The first is a torpedo-shaped autonomous underwater vehicle (AUV) about 3.5 meters (12 feet) long and manufactured by Bluefin Robotics in Boston. Under the direction of geophysicist Gerald D’Spain, the AUV was outfitted with a state-of-the-art navigation system, an onboard pressure sensor, and a multibeam acoustic imaging sonar with a resolution of decimeters (several inches) when flying just above the seafloor.

The AUV is launched from a ship and then follows a preprogrammed underwater flight plan, making multiple passes over areas of interest to survey and map features. It worked well in initial tests conducted off San Diego, and has since been back to the engineering lab for further development. It will be deployed at the Gaviota slide several times over the next few years in a series of repeated surveys D’Spain describes as “mowing the same patch,” in an attempt to map any changes to the seafloor topography over periods of months and years. BP supplied funds for acquisition and integration of the navigation and sonar systems while the Office of Naval Research funded the vehicle and several of the onboard systems.
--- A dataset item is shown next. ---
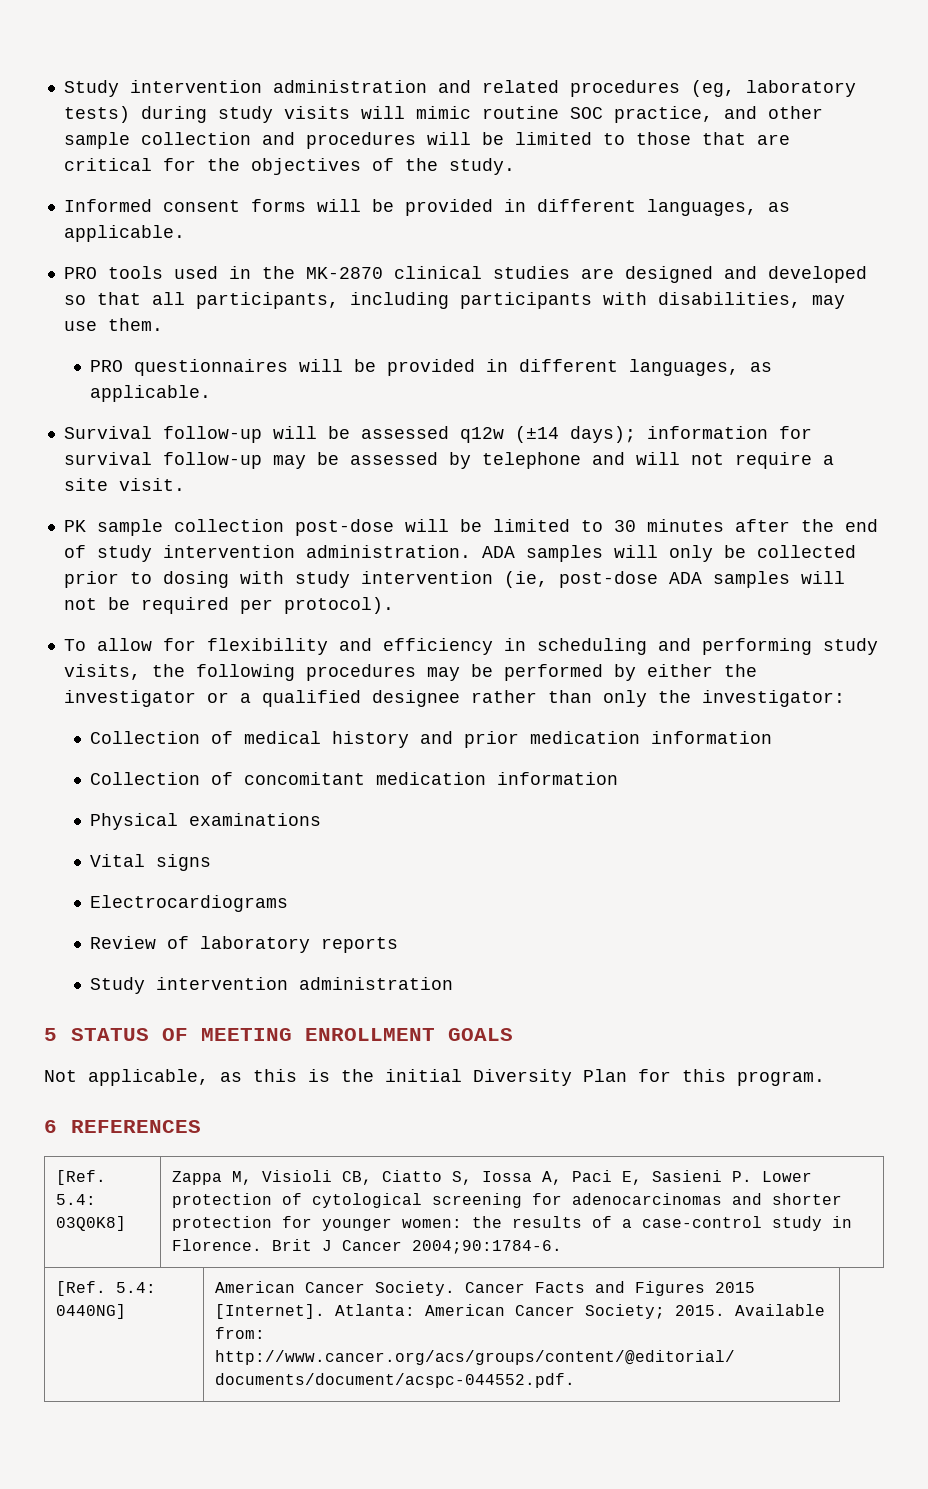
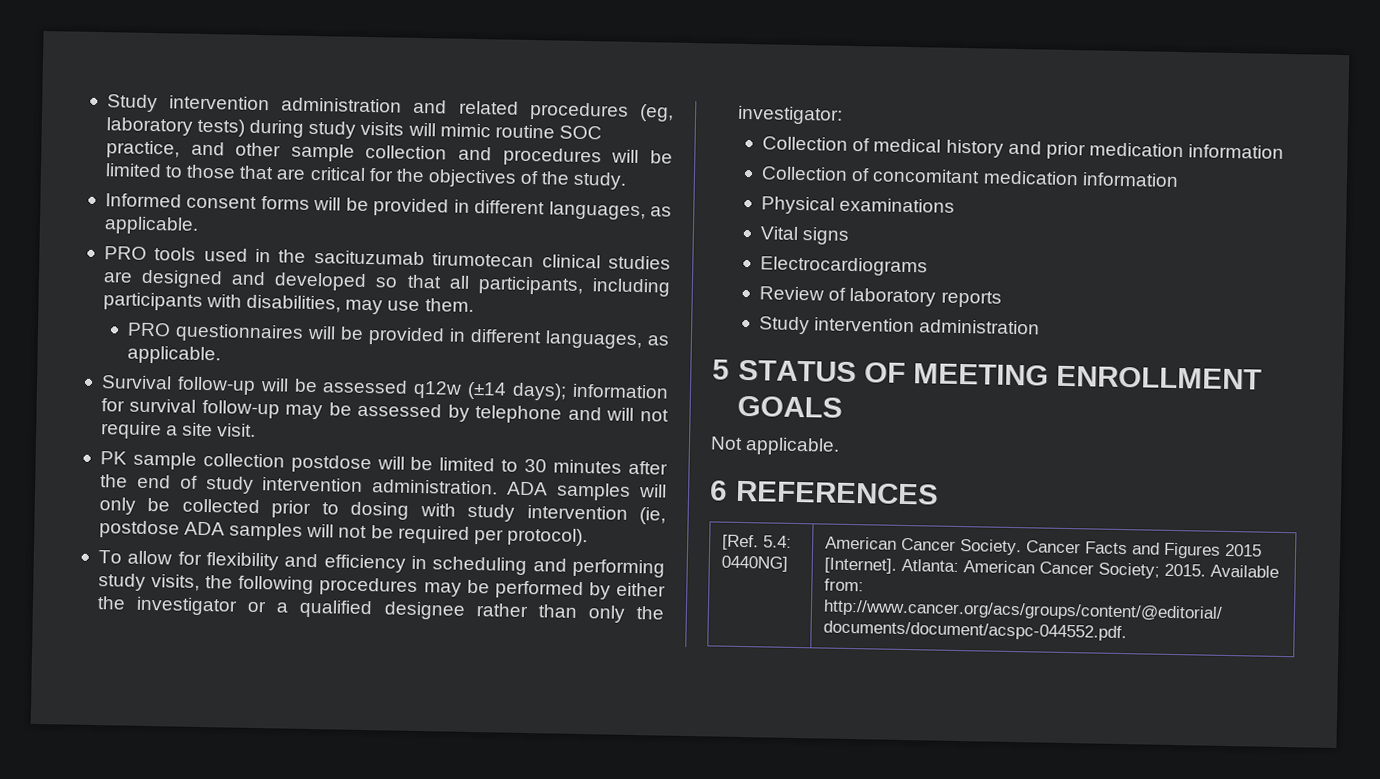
[305,267,383,279] MK-2870 -> [313,250,535,268] sacituzumab tirumotecan
[294,519,394,536] post-dose -> [290,454,372,474] postdose
[558,571,658,588] post-dose -> [98,520,180,539] postdose
[88,1069,825,1086] [44,1120,201,1133] [56,1170,107,1185] [56,1194,97,1205] [56,1216,127,1231] [172,1170,813,1185] [172,1193,843,1208] [172,1216,853,1231] [172,1239,563,1254] applicable, as this is the initial Diversity Plan for this program. // 6 REFERENCES // [Ref. 5.4: 03Q0K8] | Zappa M, Visioli CB, Ciatto S, Iossa A, Paci E, Sasieni P. Lower protection of cytological screening for adenocarcinomas and shorter protection for younger women: the results of a case-control study in Florence. Brit J Cancer 2004;90:1784-6. -> [745,437,841,456] [709,480,939,505] applicable. // 6 REFERENCES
The second system is an array of high-precision acoustic transmitters and receivers that form a geodetic monitoring network similar to satellite-based measurement systems such as GPS used on land to detect surface deformation and earthquakes. The system was first developed in the 1980s by Scripps marine geophysicist Fred Spiess to study the movement of tectonic plates in the deep sea over months and years. It takes advantage of the fact that acoustic signals move through seawater quickly and with a consistency that allow their travel times to be used for precise positioning. The instruments are placed on the seafloor to straddle a feature of interest and by correlating signal transmission and reception times, the network can detect changes resulting from movements of the seafloor in distances of as little as 5 millimeters (0.2 inches) resulting from movements of the seafloor.

Scripps geophysicist David Chadwell has modified and adapted the acoustic network to work in a tighter configuration and to record on a daily basis for the Santa Barbara study. The system was set out at Gaviota last November from Scripps R/V Roger Revelle and continues to record its data, which will be recovered by ship later this year. If an earthquake occurs in the area, Chadwell plans to retrieve the data sooner.

Development of the third technology involves converting a standard electronic surveying tool, called an electronic distance meter, to work in the marine environment, which is proving to be a bit more difficult than anticipated. On land the meters emit light, usually infrared, to a distant reflector and measure the light’s return time to calculate distances several kilometers away with an accuracy of 1 to 2 millimeters (0.04-0.08 inches). Geophysicist Mark Zumberge had the idea that the light could be measured similarly by transmitting a beam into an optical fiber cable stretched between two anchors placed several hundred meters apart on the seafloor. If the two anchors are displaced with respect to one another by a geological process then the length of the fibers changes. The instrument records the change. For protection, the optical fibers are encased in hermetically sealed stainless steel tubing.

Zumberge took a prototype fiber-optic strain sensor, or FOSS, on R/V Roger Revelle during the November cruise and set it across the Gaviota fault. But when researchers laid it out at a depth of 400 meters (1,315 feet), the cable snapped, because Zumberge said, “we simply couldn’t keep the tension from becoming too great.” It was a setback, but he and colleagues are seeking further funding to continue their portion of the program.

With dozens of potential underwater landslide slopes along the West Coast from Seattle to San Diego that could trigger tsunamis in highly populated areas, there are plenty of reasons to continue the research. And for BP, there are very practical potential applications when it comes to offshore facilities.

“Even though we don’t yet have extensive trial results, at BP we’re already reaping the benefits in terms of new ideas and inspirations,” said BP senior advisor Hugh Banon said. “Collaborations with academic institutions that are at the forefront of ocean sciences are a key element in supporting our business. And Scripps is certainly among the very best.”